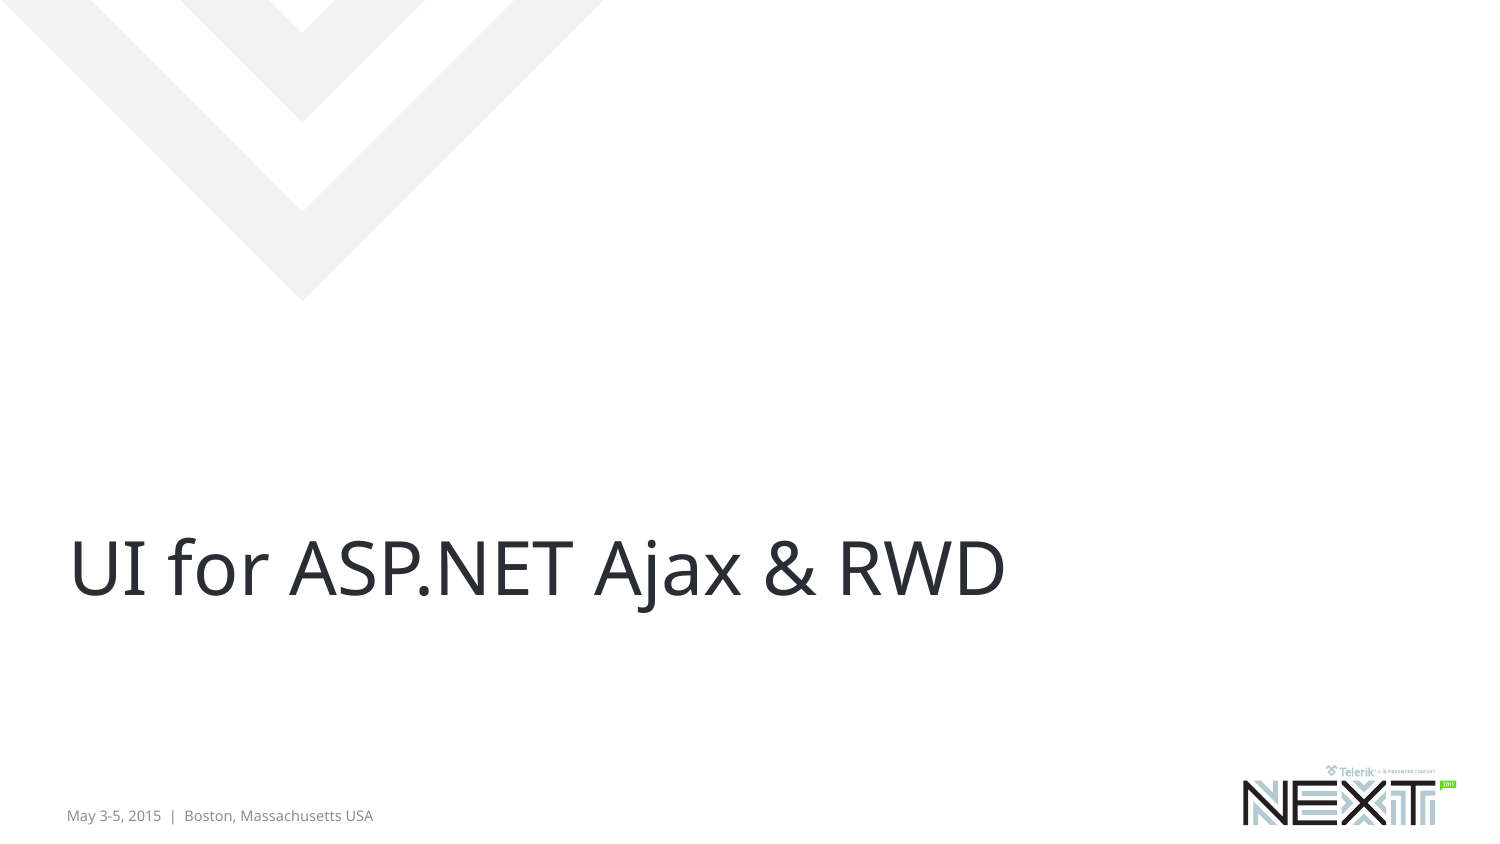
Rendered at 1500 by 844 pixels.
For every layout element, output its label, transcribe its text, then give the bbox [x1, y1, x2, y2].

title UI for ASP.NET Ajax & RWD [56, 492, 1437, 651]
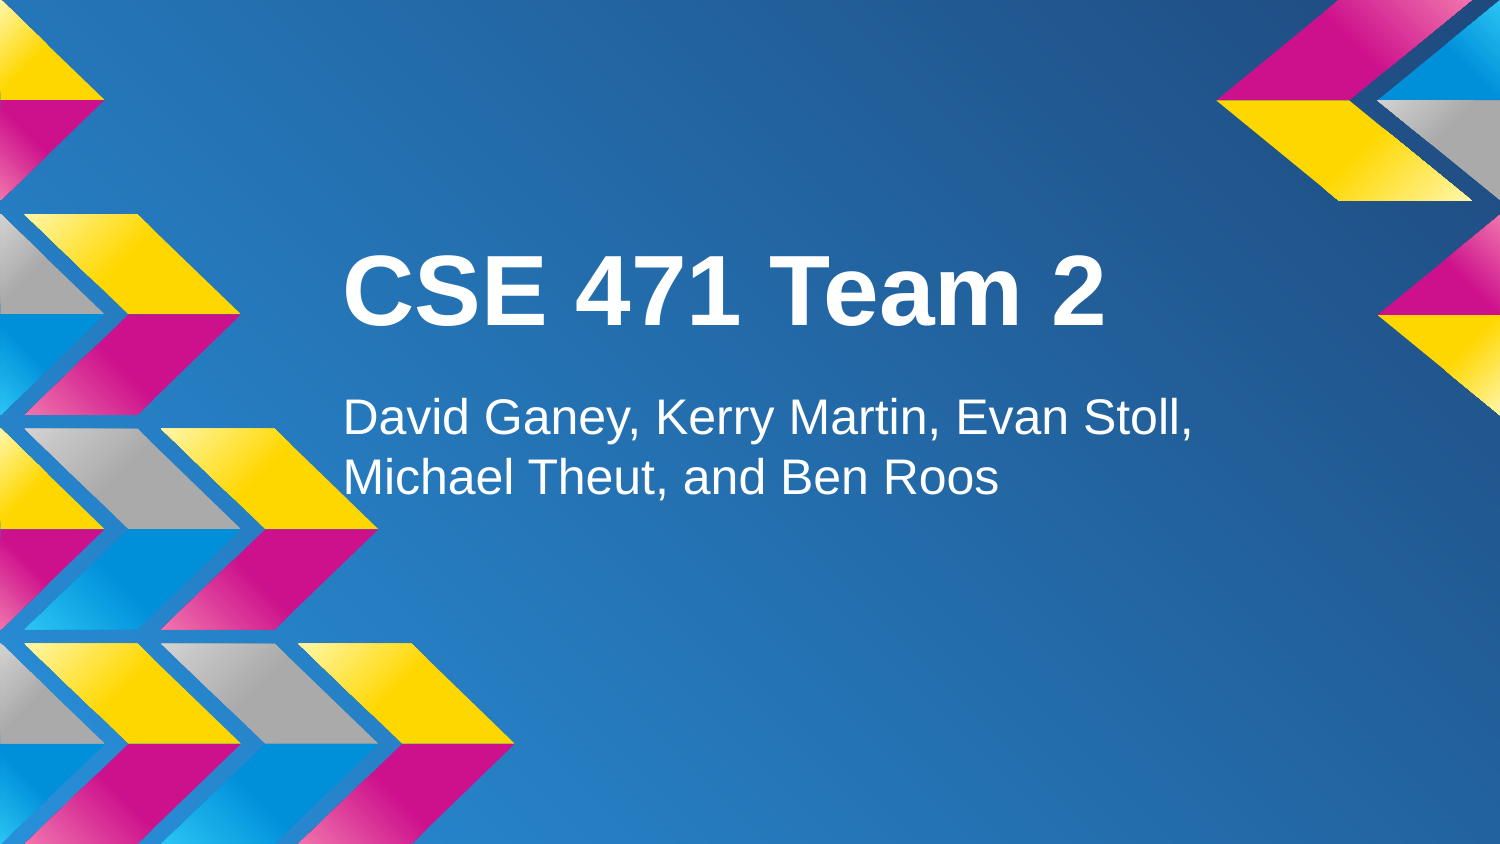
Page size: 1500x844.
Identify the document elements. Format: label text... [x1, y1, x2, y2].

subtitle David Ganey, Kerry Martin, Evan Stoll, Michael Theut, and Ben Roos [327, 369, 1378, 513]
title CSE 471 Team 2 [327, 179, 1378, 361]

------------------------------

PROMPT »
Look above for the line that contains "Identify the document". That line and every line after it through the end of the data must be written out exactly, with nothing else.

ANSWER TO THIS TASK »
Identify the document elements. Format: label text... [x1, y1, x2, y2].

subtitle David Ganey, Kerry Martin, Evan Stoll, Michael Theut, and Ben Roos [327, 369, 1378, 513]
title CSE 471 Team 2 [327, 179, 1378, 361]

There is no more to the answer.